La parole est à M. le Représentant du Préfet de police.
M. LE REPRÉSENTANT DU PREFET DE POLICE. - Les articles R. 285 et suivants du Code de la route définissent précisément les conditions dans lesquelles les véhicules peuvent faire l'objet d'un enlèvement et d'une mise en fourrière.
Il n'est jamais procédé, le même jour, à la mise en place de panneaux matérialisant une interdiction de stationner et à la verbalisation suivie de l'enlèvement des véhicules.
Dans les faits, compte tenu de la durée maximale autorisée pour le stationnement ininterrompu (24 heures), la répression des infractions résultant d'une nouvelle réglementation ne peut intervenir au plus tôt que 48 heures après l'implantation des panneaux.

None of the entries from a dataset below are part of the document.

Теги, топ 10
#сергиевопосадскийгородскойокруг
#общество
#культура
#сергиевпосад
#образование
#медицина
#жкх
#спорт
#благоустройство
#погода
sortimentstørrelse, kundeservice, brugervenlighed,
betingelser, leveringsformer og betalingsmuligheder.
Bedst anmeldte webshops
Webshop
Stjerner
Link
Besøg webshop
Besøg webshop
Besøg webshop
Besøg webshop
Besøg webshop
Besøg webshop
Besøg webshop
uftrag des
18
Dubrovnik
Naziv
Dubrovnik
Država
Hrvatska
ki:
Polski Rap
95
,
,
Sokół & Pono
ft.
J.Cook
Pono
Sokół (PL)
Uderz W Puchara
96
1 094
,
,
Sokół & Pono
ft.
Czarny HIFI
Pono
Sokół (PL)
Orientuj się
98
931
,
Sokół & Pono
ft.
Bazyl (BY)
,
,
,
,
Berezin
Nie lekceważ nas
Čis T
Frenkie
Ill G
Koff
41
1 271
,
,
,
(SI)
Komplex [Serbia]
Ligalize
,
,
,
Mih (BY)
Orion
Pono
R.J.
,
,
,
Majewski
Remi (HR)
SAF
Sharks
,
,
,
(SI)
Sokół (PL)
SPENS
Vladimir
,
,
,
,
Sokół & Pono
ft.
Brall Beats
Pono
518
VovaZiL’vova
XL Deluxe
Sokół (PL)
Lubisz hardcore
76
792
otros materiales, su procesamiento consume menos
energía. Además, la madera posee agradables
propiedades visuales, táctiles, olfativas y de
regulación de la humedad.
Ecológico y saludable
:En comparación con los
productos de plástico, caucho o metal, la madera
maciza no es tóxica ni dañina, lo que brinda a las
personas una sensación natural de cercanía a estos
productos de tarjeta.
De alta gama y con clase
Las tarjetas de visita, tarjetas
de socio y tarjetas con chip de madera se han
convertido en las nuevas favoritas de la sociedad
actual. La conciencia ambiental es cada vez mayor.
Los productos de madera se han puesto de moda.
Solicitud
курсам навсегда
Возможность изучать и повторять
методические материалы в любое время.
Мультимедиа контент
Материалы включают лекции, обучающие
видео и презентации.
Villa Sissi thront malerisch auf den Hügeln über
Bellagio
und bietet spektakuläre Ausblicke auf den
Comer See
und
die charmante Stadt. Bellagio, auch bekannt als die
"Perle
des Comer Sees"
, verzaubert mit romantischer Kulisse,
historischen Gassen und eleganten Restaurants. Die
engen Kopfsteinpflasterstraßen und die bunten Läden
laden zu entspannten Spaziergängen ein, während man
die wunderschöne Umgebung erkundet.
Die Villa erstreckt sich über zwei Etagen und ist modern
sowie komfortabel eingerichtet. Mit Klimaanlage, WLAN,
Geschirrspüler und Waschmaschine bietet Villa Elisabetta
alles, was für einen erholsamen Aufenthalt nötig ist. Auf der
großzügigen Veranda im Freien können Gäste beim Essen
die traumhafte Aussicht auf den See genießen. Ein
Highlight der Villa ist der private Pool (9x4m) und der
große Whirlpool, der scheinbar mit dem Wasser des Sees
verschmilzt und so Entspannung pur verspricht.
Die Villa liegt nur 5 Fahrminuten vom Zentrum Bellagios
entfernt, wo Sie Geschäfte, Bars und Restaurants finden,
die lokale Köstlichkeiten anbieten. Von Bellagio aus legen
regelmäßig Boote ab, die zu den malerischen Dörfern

Seule la présence de l'axe rouge que constitue l'avenue Jean-Jaurès, à proximité de la préfourrière Pantin, explique que certaines mises en fourrière s'effectuent de manière un peu plus rapide que sur d'autres secteurs.
Sur le 19e arrondissement, le nombre d'enlèvements est passé de 899 en moyenne par mois pour la période de janvier à septembre 1995 à 1.025 pour la même période de 1996, soit une augmentation de seulement 14 %.
Un nouveau dispositif de radio-localisation des engins d'enlèvement, actuellement expérimenté sur les secteurs des Halles et de Montparnasse, sera bientôt étendu à l'ensemble de la Capitale. Il permettra d'optimiser la répartition géographique des engins d'enlèvement.